Failed resource actions
Failed resource actions arise when the Pacemaker component of an RDQM high availability configuration encounters some problem with a resource on one of the nodes in an HA group.
The RDQM HA solution uses Pacemaker for monitoring and managing resources (see RDQM high availability). If Pacemaker encounters an error performing an operation on a resource on a node, it records this information using a failed resource action. Some failed resource actions prevent the resource from running and must be cleared before Pacemaker can restart the resource.
You can use the rdqmstatus -m command to see if there any failed resource actions that are stopping a queue manager from starting on one or more nodes.
You can then use the rdqmstatus -m qmname -a command to view the details of failed resource actions that are associated with a queue manager. Follow this action by using the rdqmclean command to clear these failed resource actions, and so free up any restricted resources. (You must also take action to resolve the problems that caused the failed resource action in the first place.)
- Queue manager
- Floating IP
- RDQM control
- Filesystem
- DR replication (DRBD)
- HA replication (DRBD)
Each type of resource can be subject to the following types of failure:
- Soft
- Soft failures are transient, and Pacemaker continues to try to recover the resource until it times out or is otherwise stopped.
- Hard
- A hard error requires administrative intervention.

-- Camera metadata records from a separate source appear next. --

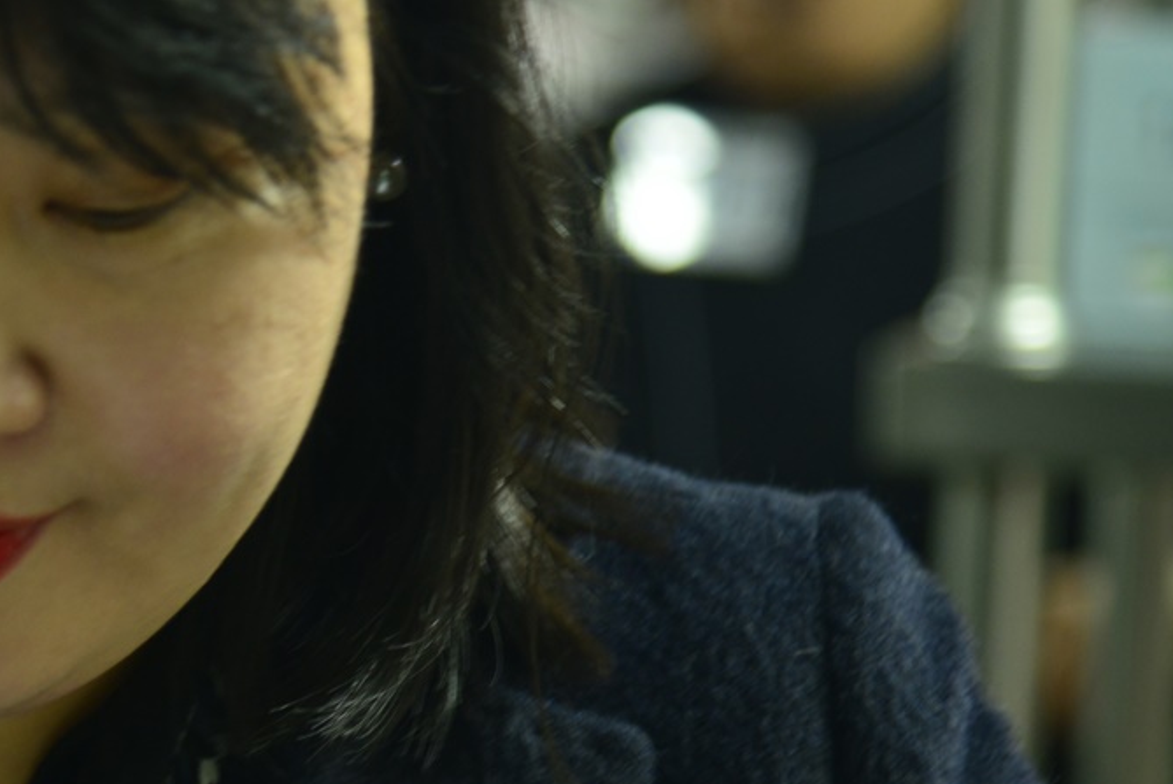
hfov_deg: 9.3
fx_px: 7173
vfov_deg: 6.2
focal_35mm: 220
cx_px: 189
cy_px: 709
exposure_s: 1/30
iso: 800
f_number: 4
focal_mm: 92
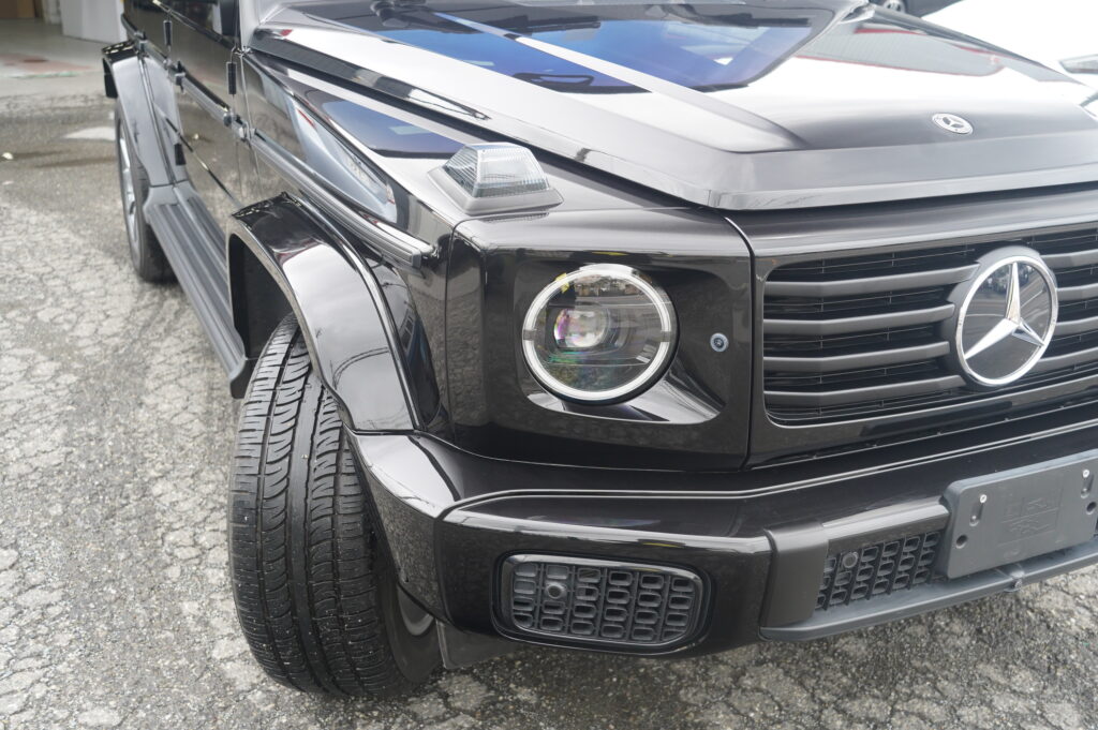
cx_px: 549
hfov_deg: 51.9
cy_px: 365
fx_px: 1128
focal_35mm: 37
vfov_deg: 35.9
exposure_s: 1/160
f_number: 5
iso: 1000
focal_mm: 37
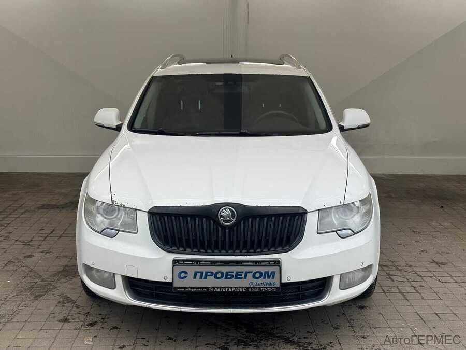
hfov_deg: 39.7
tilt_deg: -12.3
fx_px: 646
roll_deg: -1.3
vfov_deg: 30.3
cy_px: 175
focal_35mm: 48
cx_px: 233
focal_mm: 6.76
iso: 64
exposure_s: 1/765
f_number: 1.78
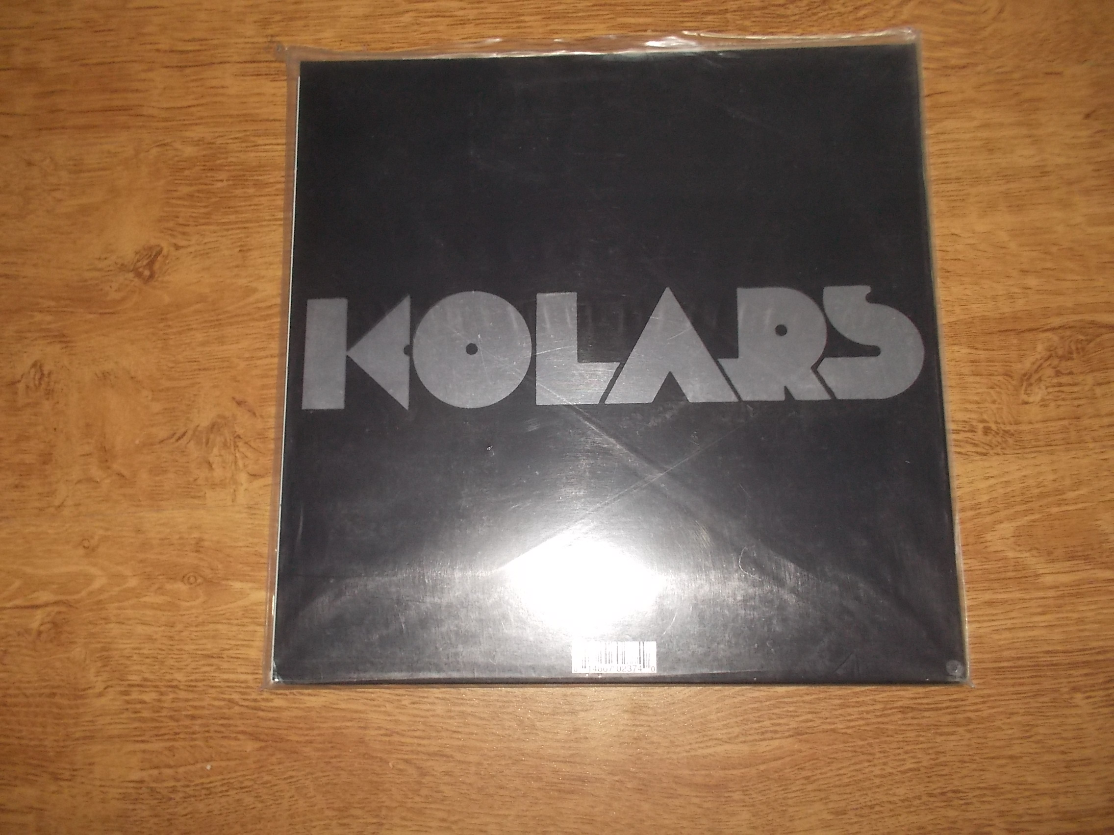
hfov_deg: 61.7
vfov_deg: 48.2
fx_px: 933
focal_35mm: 29
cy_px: 418
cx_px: 557
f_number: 3.3
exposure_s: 1/30
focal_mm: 4.1
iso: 200
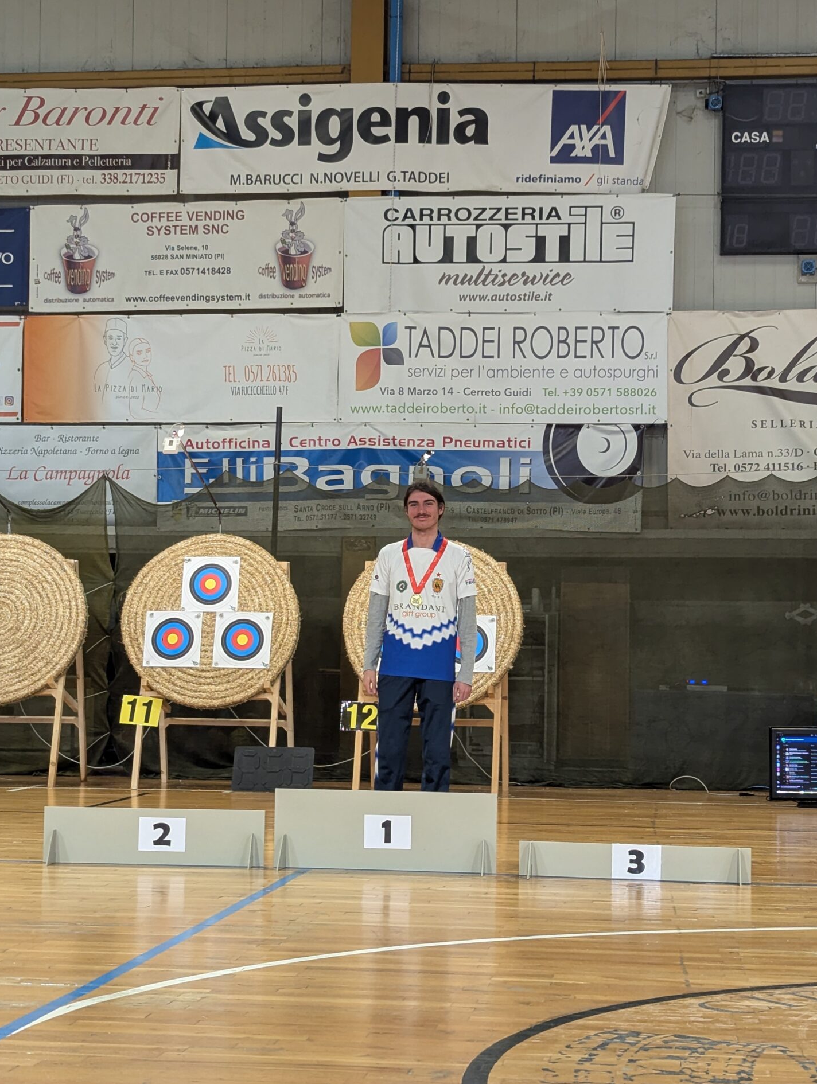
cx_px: 438
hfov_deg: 22.6
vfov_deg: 29.7
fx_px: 2040
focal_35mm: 65
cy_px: 633
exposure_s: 1/33.3
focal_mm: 6.81
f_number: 1.85
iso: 83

Hard errors block the resource from running on a particular node.
- Fatal
- A fatal error requires administrative intervention. Fatal errors block the resource from running on any node.
See Viewing RDQM and HA group status for examples of status including failed resource queue actions.
You can use the rdqmclean command to clear all failed resource actions associated with a specified queue manager, or all failed resource actions in the RDQM HA configuration.